I have not yet had a single encounter with an offshore tech support that I'd rate as good as even a medicore American operation. The unspoken ground rules behind all this controversy is that Americans are overpaid, someone else working for one-tenth the cost is world-class, and clients won't notice the extra grief they have to put up with.
The Indian Ph. D. with perfect English and an instinctive knowledge of the product tend to start their own companies, often in the US. It's a CIO dream to think one can really buy three times of something at 1/10 the price.
I haven't yet encountered the strong foreign accent, but in my experience all tech support is script driven. I would love to do buiness with a company that had a second tier of tech support for folks who build computers.
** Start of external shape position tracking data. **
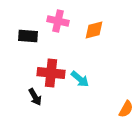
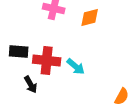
black rectangle: (28, 36) -> (19, 52), moved

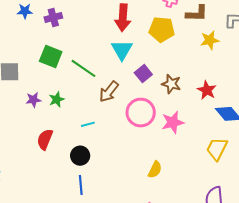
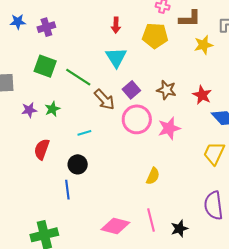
red arrow: (123, 18) -> (116, 25), size x0.6
purple square: (143, 74) -> (131, 90), moved
brown arrow: (109, 92) -> (104, 100), turned -80
blue line: (81, 185) -> (67, 190), moved

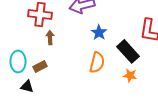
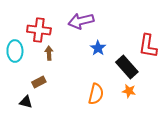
cyan ellipse: (18, 61) -> (15, 51), moved
orange semicircle: (97, 62) -> (96, 94), moved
I built a server last year that included a $500 Adaptec Raid controller, which didn't work. I could tell from the symptoms that there was some incompatibity with the motherboard, but I had to go through three weeks of painful and repetitive diagnostics before the motherboard manufacturer agreed to take the whole bundle in house for diagnostics. Sure enough, the card and board wouldn't work together without slowing everything down.
But even at that level of technology, everyone insisted on working through the script. My complaint is that I had done the entire script before making the first call, and I had documented all my steps in an email.
After reloading all software three times at the behest of the Dell pros from Bangalore, it was a tech rep. in Tennessee who had the bright idea to run hardware diagnostics on my Dell 4300 that revealed a failure on my hard drive.
Not to worry. Dell sent out one of their crack Indian H1-B hardware reps to install and genuine reconditioned hard drive that I fully expect to fall apart in another three weeks.
And the good thing about all this is I'm learning to build my own PC from the motherboard up. High time too. I'll do that before I ever buy another Dell.